Repacking Social Media Into 1980s Nostalgia with Thomas Ollivier
By bringing back iconic hardware, Ollivier has created a playful series that recalls some essential items to an older generation, depending on when you were born.

Can you tell us about your childhood, background, and how you got to where you are today?

If I have to condense it, I went from problems to solutions. But it doesn't mean that everything is sorted! I am self-taught and had a hard time with the education system.

Instagram, Spotify, and Netflix all reenvisioned in a 1980s aesthetic: Can you tell us where the idea came from and why you wanted to do it?

I started to design these “non-connected” devices to materialize the intangible nature of all the applications that have invaded our lives. But I wanted to anchor them visually in an era: the pre-internet nostalgia with its iconic hardware, which now becomes a symbol of my generation.

Repacking modern technology with Thomas Ollivier for gestalten
Re:Birth goes back in time to an era of having a handful of prized albums to listen to on repeat, using an encyclopedia or calculator to get answers, or a pager to alert you when someone desperately wanted to get hold of you.

Do you think people will look at iPads, mobile phones, and fashion with the same nostalgia as we do to 1980s devices?

I like the idea that the best tech should be invisible, sometimes when you look at VR sets, screens, selfie sticks etc., it doesn’t look that slick if we are objective, right?

Your Instagram bio says, “Reality is an illusion created by the lack of imagination.” What does this mean to you?

It means, "Don't let your day-to-day life interfere with what you really want to be doing." As a self-taught individual, it is important to find a way to forge your path, and this quote from Einstein had helped me, "Imagination is more important than knowledge."

Repacking modern technology with Thomas Ollivier for gestalten
Although playful, this series does ask serious questions about our dependency on modern technology and whether or not that is a healthy balance.

How do you divide your personal and professional work in advertising?

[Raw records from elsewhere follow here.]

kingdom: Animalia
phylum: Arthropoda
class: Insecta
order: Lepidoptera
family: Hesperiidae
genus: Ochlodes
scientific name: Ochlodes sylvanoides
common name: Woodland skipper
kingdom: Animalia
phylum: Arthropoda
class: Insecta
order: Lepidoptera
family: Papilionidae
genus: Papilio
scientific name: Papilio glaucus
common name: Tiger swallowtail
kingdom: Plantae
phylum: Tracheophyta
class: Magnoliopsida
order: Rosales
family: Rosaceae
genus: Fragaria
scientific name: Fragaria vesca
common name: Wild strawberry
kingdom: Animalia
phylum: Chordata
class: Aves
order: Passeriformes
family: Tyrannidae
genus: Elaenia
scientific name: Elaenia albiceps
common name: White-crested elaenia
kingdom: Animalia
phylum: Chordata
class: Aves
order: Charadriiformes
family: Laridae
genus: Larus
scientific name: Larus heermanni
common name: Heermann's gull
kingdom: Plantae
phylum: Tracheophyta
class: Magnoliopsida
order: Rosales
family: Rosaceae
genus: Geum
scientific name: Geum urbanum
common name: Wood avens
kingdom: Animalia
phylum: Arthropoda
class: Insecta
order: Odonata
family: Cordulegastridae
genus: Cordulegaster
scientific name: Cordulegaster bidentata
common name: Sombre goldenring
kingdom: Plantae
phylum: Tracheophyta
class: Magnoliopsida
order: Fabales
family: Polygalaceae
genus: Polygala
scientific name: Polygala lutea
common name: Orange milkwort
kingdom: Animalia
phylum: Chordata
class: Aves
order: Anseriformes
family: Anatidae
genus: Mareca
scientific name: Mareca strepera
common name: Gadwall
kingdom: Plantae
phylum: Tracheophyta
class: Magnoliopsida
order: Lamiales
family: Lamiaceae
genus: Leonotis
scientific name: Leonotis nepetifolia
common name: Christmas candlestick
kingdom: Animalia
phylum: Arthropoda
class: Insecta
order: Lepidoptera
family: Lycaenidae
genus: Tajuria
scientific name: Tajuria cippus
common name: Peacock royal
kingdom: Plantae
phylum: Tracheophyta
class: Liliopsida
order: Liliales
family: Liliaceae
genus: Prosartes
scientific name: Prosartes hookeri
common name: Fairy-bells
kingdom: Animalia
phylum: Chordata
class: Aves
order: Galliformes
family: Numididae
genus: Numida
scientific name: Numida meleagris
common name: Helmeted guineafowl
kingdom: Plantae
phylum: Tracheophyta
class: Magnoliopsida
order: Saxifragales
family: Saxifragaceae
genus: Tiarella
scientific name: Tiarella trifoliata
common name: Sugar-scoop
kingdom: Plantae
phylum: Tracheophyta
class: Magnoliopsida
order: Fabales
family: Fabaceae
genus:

They are two different things. Working in advertising is always responding to a brief, solving a problem through creativity and taking into account many objectives and considerations. My art projects are free of all this, when I have some thoughts that entertain me enough, I decide to produce them and to share them. The response has been very encouraging and I am learning from it.

Thomas Ollivier repacking modern technology for gestalten
Just as the devices of yesteryear seemed crucial to our day-to-day lives, this series makes you wonder whether the technology we find crucial to our daily needs will still be there in two or three decades time.

Good content has to be original and bring something valuable to the viewer. A great idea will go far organically and that is the power of social media

Are you an analog or digital person?

Both, and truly enjoy both for what they are. Why choose?

You use branding in a clever way in everyday references such as wine bottles. What sort of feelings do you want your work to evoke?

These brands are part of our daily life, they have developed an intimate link with their consumers, and its this connexion that I want to explore.

Repacking modern technology with Thomas Ollivier for gestalten
Ollivier is concerned about how modern technology has become a stable part of today's society, his series transports you back to a time when we were independent from these devices. Is this dependency valid?

You’ve been nominated for awards and featured in several publications for your advertising work. What makes good and engaging content to you?

Winning awards is good, but I find it much more meaningful to win people's interest and curiosity, or being part of a cultural conversation. Good content has to be original and bring something valuable to the viewer. A great idea will go far organically and that is the power of social media.